#ubuntu-us-nc 2011-06-06
<_marx_> so file a bug report to stop freezes
<_marx_> since i filed one they'
<_marx_> ve stopped
#ubuntu-us-nc 2011-06-07
<jack_^> the
#ubuntu-us-nc 2011-06-09
<_marx_> BugeyeD: beanboy is going to be at SELF
<_marx_> sudo make coffee mugs for sale
#ubuntu-us-nc 2011-06-10
<BugeyeD> _marx_: just checked in myself. you headed down this year?
<BugeyeD> i'll definitely be picking up a mug :)
<holstein> BugeyeD: i can sneak in right?
<BugeyeD> yep, no cost to attend - though you should still register.
<holstein> yeah, i dont see where to register
<holstein> BugeyeD: i just register when i get there?
<BugeyeD> look at the page - top right link in the header
 * holstein looking at http://www.southeastlinuxfest.org/registration
<holstein> OH , i see it ;)
<BugeyeD> holstein: you nearby?
<holstein> asheville
<holstein> and some things cancelled tomorrow
<holstein> looks like i actually might be able to make it :)
<BugeyeD> sweet. you should be able to pick me out of the crowd easily - i'll be the geeky guy walking around.
<BugeyeD> oh, wait ...
<holstein> lol
<BugeyeD> i'll most likely be wearing an openbsd shirt. :)
<BugeyeD> either that or a vintage vw bus shirt.
<BugeyeD> i know i packed both of those, don't remember what else ...
<BugeyeD> hotel gives me 9370Kbps down and 8503 up.
<BugeyeD> bet that'll taper off once the other geeks start showing up
<BugeyeD> argh! puppetlabs training was switched from friday to sunday. completely screws me up.
#ubuntu-us-nc 2012-06-04
 * j_dulaney waves at the channel
#ubuntu-us-nc 2012-06-06
<BugeyeD> hi all. coworker has issue with kvm - booted and logged into desktop session he gets proper high resolution. switching kvm to another host and then back causes his resolution to be stepped back to 1024x768. logging out/in (restarting X) brings him back to high resolution. what software is causing that?
<foxwolfblood> who is going to SELF?
<BugeyeD> this'll be the first self i've missed.
<foxwolfblood> first time im going
#ubuntu-us-nc 2012-06-08
<billf> Heading to SELF tomorrow
#ubuntu-us-nc 2012-06-10
<s-fox> Hi
<internalkernel> hello
<s-fox> Hey internalkernel :)
<internalkernel> hey hey.... how's your Sunday?
<s-fox> Not bad thanks, thinking about getting something for lunch (i am in Europe).
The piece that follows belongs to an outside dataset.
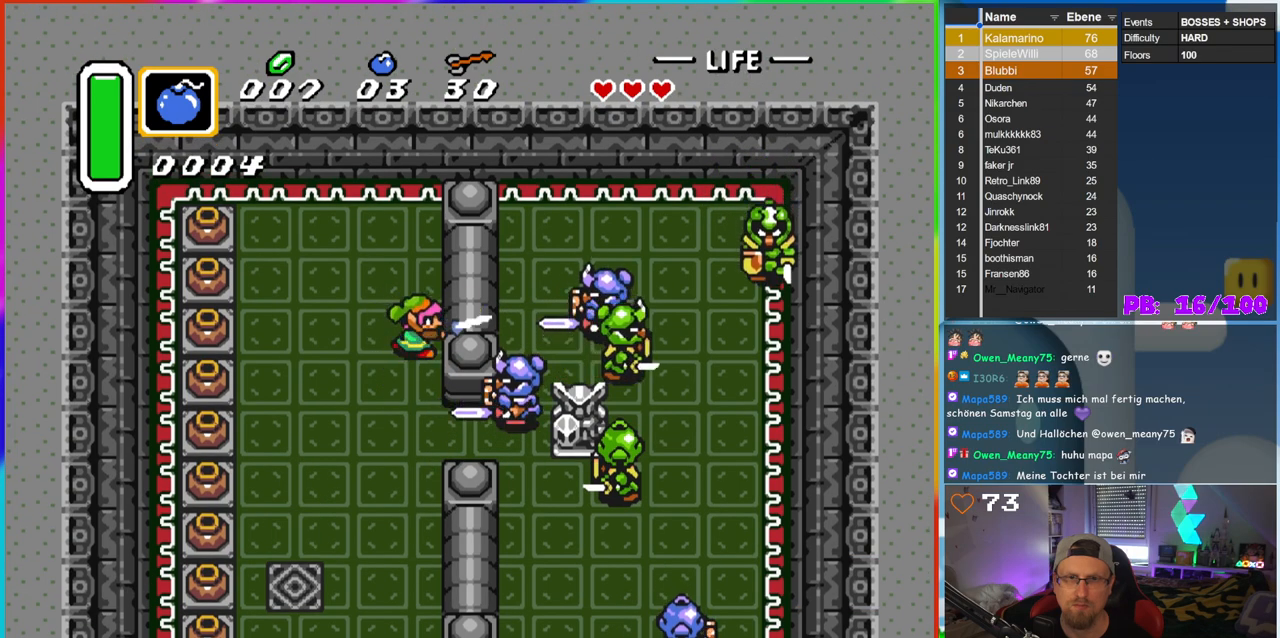
{"buttons": ["B"], "events": [[33, "DPAD_RIGHT", "up"]]}
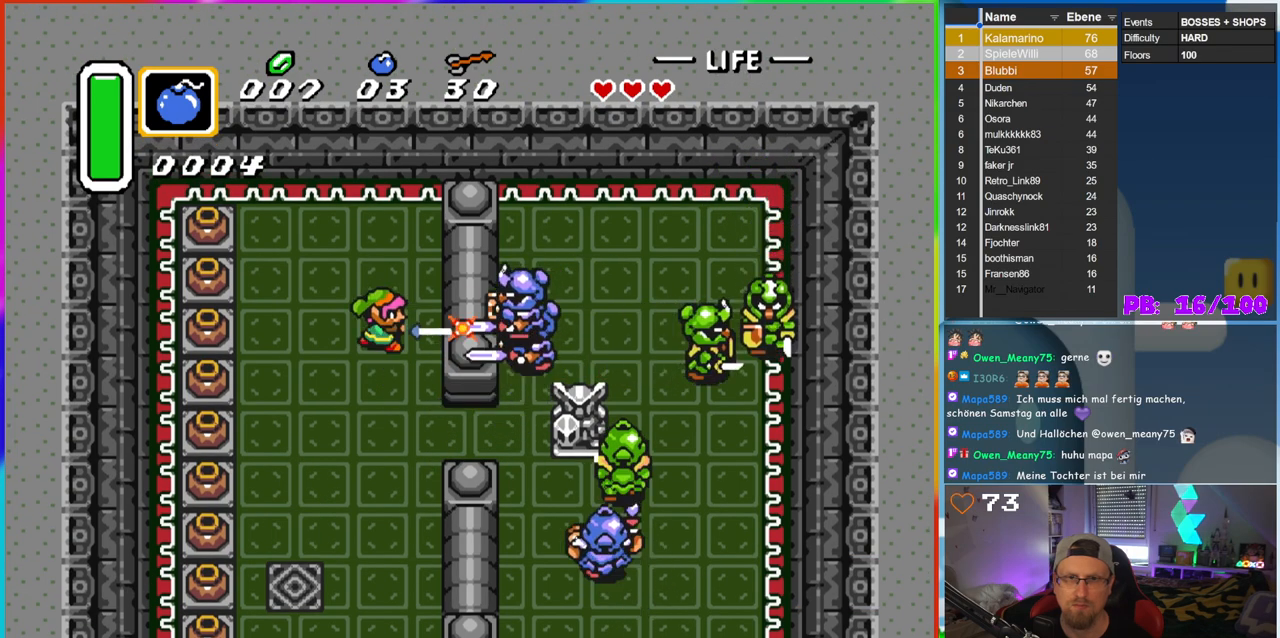
{"buttons": ["B", "DPAD_UP", "DPAD_RIGHT"], "events": [[117, "DPAD_LEFT", "down"], [200, "DPAD_LEFT", "up"], [200, "DPAD_UP", "down"], [383, "DPAD_RIGHT", "down"]]}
How is yours?
<s-fox> I am mainly in this channel because I am trying to catch a member of this loco team
<s-fox> lol
<s-fox> ^ internalkernel
<internalkernel> I see... well enjoy... Im still working out my coffee and breakfast for the morning... kiddies are watching toons... :)
<s-fox> haha, sounds fun to me. enjoy the coffee
<s-fox> i don't suppose you happen to know if kenvandine is seen often in here internalkernel ?
<internalkernel> not sure... its been a while since I've been logging in to the channel... I travel for work and don't usually log in when Im on the road...
<internalkernel> one of the regulars probably know... like BugeyeD
<s-fox> Okay, thank yous
<s-fox> wb internalkernel
<internalkernel> thanks... reboot.
<BugeyeD> s-fox: last time i see kenvandine in my logs (which are not 100% complete) is Wed Jun 24 2009
<s-fox> Thanks BugeyeD
<s-fox> 2009, lol :)
<BugeyeD> np
<s-fox> Anyway, got to go. Bye!
#ubuntu-us-nc 2013-06-03
<wN> oh you guys. remember when we used to talk in here? those were the days
<Nivex> who's going to SELF this weekend?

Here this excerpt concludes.